BEGIN MATERIAL SUPPLIED
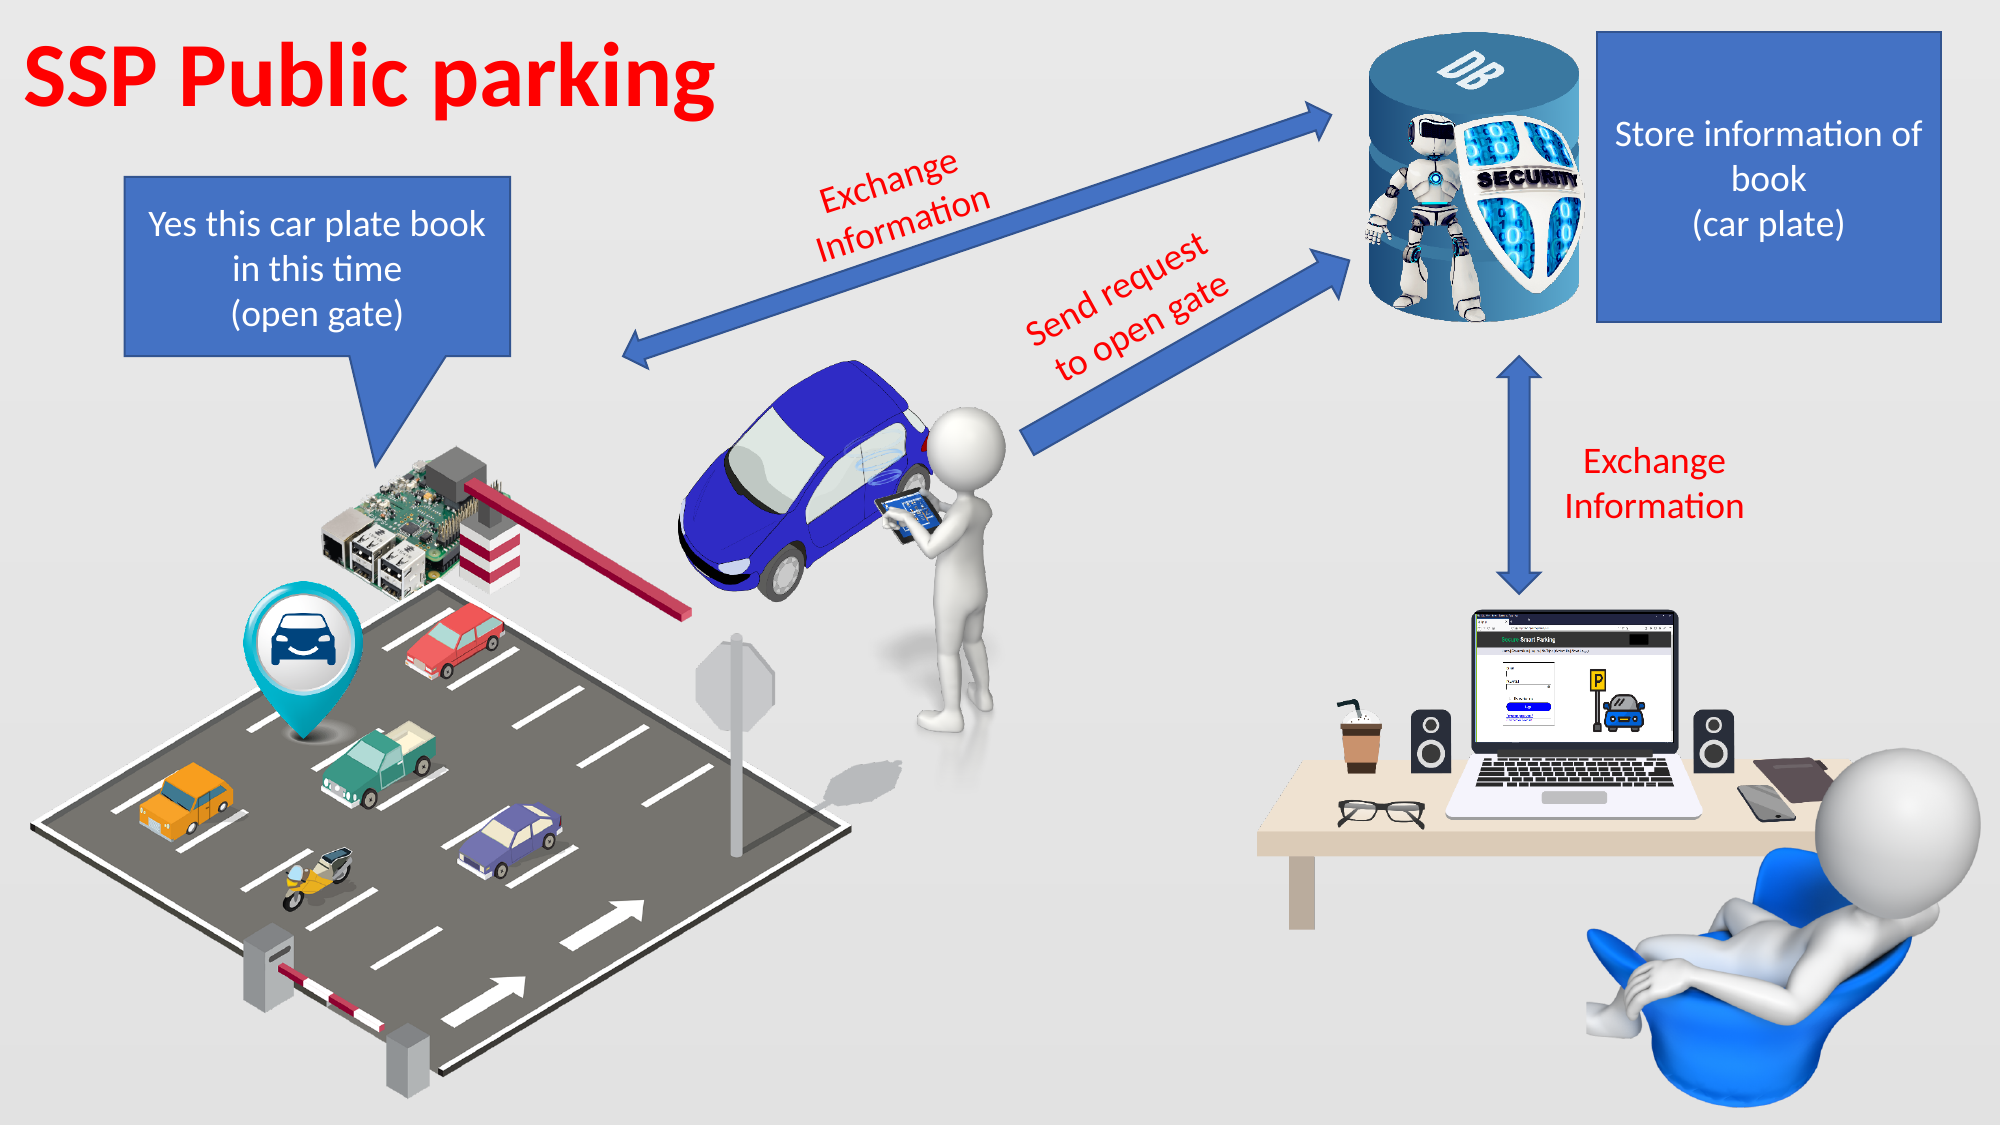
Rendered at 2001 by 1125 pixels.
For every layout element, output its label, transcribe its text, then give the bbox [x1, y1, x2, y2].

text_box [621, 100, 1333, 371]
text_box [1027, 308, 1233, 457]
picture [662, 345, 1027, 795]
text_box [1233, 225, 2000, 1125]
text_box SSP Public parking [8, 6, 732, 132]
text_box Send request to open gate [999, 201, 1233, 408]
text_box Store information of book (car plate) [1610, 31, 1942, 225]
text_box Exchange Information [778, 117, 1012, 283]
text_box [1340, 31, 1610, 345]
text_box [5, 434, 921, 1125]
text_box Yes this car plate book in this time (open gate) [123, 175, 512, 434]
END MATERIAL SUPPLIED
TASK OBJECTIVE: Please copy the line that holds "For every layout" and each line under it through the last line above, exactly as they stand, adding nothing.

TASK RESPONSE:
For every layout element, output its label, transcribe its text, then give the bbox [x1, y1, x2, y2].

text_box [621, 100, 1333, 371]
text_box [1027, 308, 1233, 457]
picture [662, 345, 1027, 795]
text_box [1233, 225, 2000, 1125]
text_box SSP Public parking [8, 6, 732, 132]
text_box Send request to open gate [999, 201, 1233, 408]
text_box Store information of book (car plate) [1610, 31, 1942, 225]
text_box Exchange Information [778, 117, 1012, 283]
text_box [1340, 31, 1610, 345]
text_box [5, 434, 921, 1125]
text_box Yes this car plate book in this time (open gate) [123, 175, 512, 434]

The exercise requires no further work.